Cravings are insidious because they do not reflect a real need or emergency, but they hijack your brain into believing that the universe cannot continue unless you get what you crave.
It’s almost like it isn’t you that controls your mind anymore, but some dark force that conspires against your best intentions. Giving into cravings feels so necessary when you do it, but totally icky afterward because you get this sneaking suspicion that it wasn’t you calling the shots. It’s almost like someone else took over your mind.
Fortunately, cravings can be tamed. But the most effective method for quenching cravings is very counterintuitive, so will require practice and a bit of faith in the method.
First, if you’re experiencing cravings regularly you should always start by ensuring your habits aren’t triggering cravings more often than necessary. Be sure you’re eating a wide variety of nutrient dense foods, and not lacking any major nutrients like protein, slowly-digesting carbohydrates, fats, vitamins or minerals.
Also use techniques to reduce stress, and put yourself on a regular schedule of eating, sleeping and exercise to optimize your natural biological rhythms.
Remove obvious triggers like candies and other snack foods from your house and office if possible.
But even under ideal circumstances, almost everyone will experience a craving at some time or another. When these hit, don’t try to fight them or distract yourself from them. As we’ve seen, these techniques tend to backfire and induce more frequent and intense cravings down the line. And when we give in, we tend to go overboard because of the what-the-hell effect.
Instead of fighting with your craving, use a technique called surfing the urge. Urge surfing is a technique for riding out a craving without giving into it. I first learned about this technique in Kelly McGonigal’s brilliant book, The Willpower Instinct, which is the best book I’ve read on self-control and behavioral change.
Surfing the urge is based on mindfulness practice, and has been shown to be far more effective at increasing self-control and decreasing relapse than methods that rely on distraction or trying to push the urge away.

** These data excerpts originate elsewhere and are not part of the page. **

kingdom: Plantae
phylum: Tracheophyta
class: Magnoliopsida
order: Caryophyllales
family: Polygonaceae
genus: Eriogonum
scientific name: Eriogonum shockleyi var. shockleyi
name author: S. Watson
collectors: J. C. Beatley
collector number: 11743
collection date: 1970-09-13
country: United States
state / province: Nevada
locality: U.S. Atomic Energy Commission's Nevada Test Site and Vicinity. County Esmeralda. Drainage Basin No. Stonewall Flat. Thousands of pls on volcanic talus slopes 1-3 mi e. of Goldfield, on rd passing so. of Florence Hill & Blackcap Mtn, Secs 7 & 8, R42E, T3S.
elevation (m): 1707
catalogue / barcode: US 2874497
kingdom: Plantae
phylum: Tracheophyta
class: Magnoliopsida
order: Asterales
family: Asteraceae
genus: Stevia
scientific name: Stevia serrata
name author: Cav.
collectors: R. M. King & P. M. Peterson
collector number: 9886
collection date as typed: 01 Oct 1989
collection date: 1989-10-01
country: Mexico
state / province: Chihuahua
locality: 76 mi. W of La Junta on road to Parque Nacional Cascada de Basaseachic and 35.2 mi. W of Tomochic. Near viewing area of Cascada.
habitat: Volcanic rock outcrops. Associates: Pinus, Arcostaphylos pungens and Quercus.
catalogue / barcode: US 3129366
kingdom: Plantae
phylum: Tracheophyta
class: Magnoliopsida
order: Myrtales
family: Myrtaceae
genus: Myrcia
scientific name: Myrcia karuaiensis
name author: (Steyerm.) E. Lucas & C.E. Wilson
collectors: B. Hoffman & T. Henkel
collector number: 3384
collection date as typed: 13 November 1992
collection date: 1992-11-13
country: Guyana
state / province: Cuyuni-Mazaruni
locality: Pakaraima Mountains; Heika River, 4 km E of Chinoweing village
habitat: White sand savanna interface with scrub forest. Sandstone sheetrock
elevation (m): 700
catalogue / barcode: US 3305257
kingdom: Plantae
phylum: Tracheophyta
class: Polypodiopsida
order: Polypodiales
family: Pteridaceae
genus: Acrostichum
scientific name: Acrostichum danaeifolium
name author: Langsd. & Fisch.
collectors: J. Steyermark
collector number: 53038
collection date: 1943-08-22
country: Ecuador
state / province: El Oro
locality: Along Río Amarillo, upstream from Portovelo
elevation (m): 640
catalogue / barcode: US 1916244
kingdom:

The first essential component of urge surfing is understanding that all cravings eventually pass, whether or not you give in to them. The secret to getting through the craving is riding it out like a wave.
Instead of being afraid of failure and wishing the urge would away, observe it passively and without judgement. Understand that it will come on suddenly, grow and build, peak, then crash and dissipate, like a wave in the ocean.
Cravings almost never last more than 30 minutes, so once that time passes you will be in the clear.
Next time you feel a craving come on, don’t panic. Instead find a comfortable seat and sit up straight. Close your eyes and focus on your breath. When the discomfort of the craving grabs your attention, notice the feeling without judgment, as if you were on an alien planet and just trying to observe an interesting new phenomenon.
Notice if and where the feeling manifests in your body. Is your heart beating faster? Are you salivating? Is your jaw tense? Are your hands sweaty or cold? Observe how your body reacts to the craving, then gently take your attention back to your breath and let the feeling go.
This urge surfing technique has been shown to reduce the intensity and frequency of cravings. More important, it makes it much less likely you will give in to them.
For this technique to be most effective, practice mindfulness when you are not experiencing a craving. Try spending 5 minutes each morning just sitting and focusing on your breath. When you notice an itch or a discomfort, observe it passively without acting on it. Notice how it dissipates without you doing anything. Bring your attention back to your breath whenever you remember.
You can learn the full urge surfing technique from scientist Sarah Bowen in this audio file.
Have you tried mindfulness or surfing the urge to quench cravings?